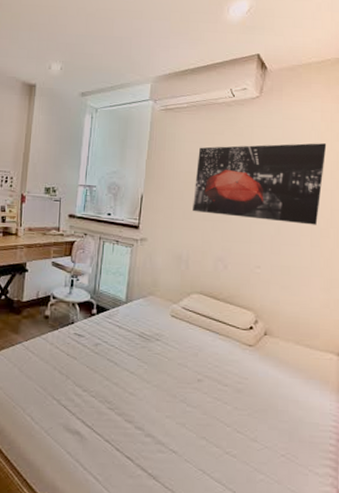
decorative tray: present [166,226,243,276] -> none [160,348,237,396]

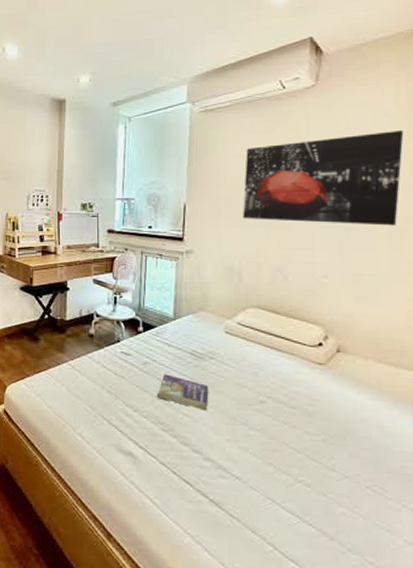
book: none [105,355,154,390] -> present [156,374,209,411]

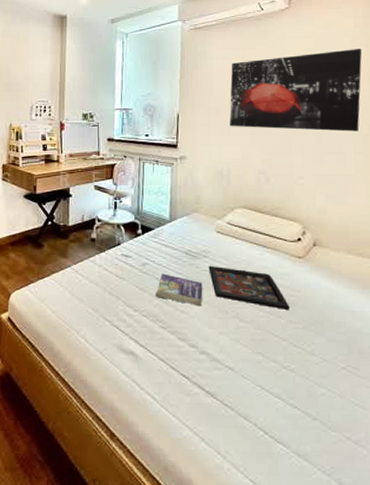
decorative tray: none [215,367,307,420] -> present [208,265,290,309]

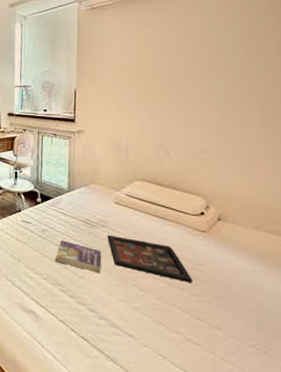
wall art: present [229,49,362,132] -> none [127,21,271,106]

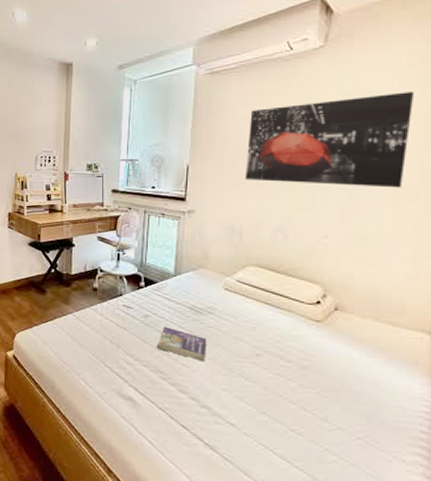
decorative tray: present [107,234,193,282] -> none [214,322,302,373]
wall art: none [127,21,271,106] -> present [246,92,415,188]

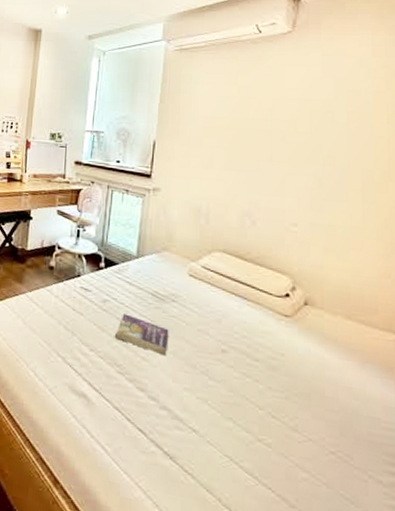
wall art: present [246,92,415,188] -> none [213,82,381,178]

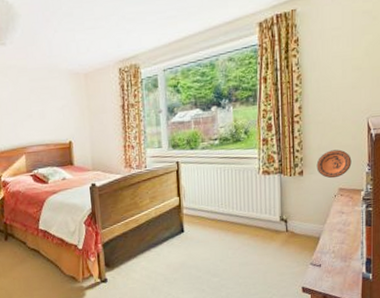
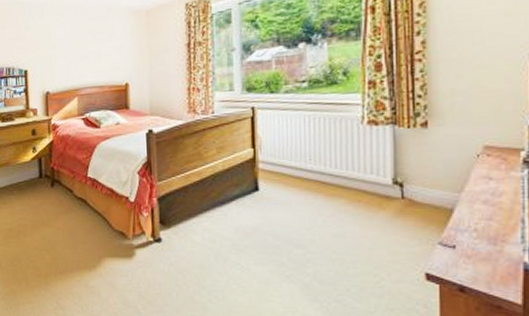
decorative plate: present [316,149,352,179] -> none [448,95,504,133]

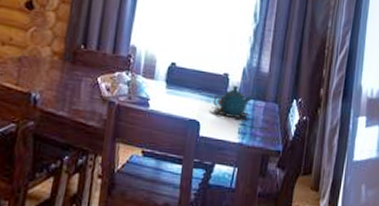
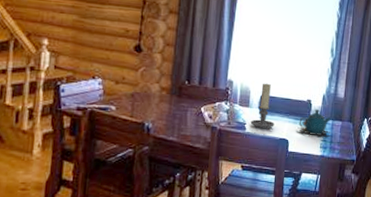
candle holder: none [154,51,184,109] -> present [250,83,275,131]

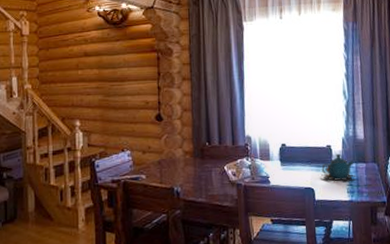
candle holder: present [250,83,275,131] -> none [273,134,298,181]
□ □ □
## [Work item]
Your answer should consist of the lines above that hold the word "holder".

## [Answer box]
candle holder: none [154,51,184,109] -> present [250,83,275,131]
candle holder: present [250,83,275,131] -> none [273,134,298,181]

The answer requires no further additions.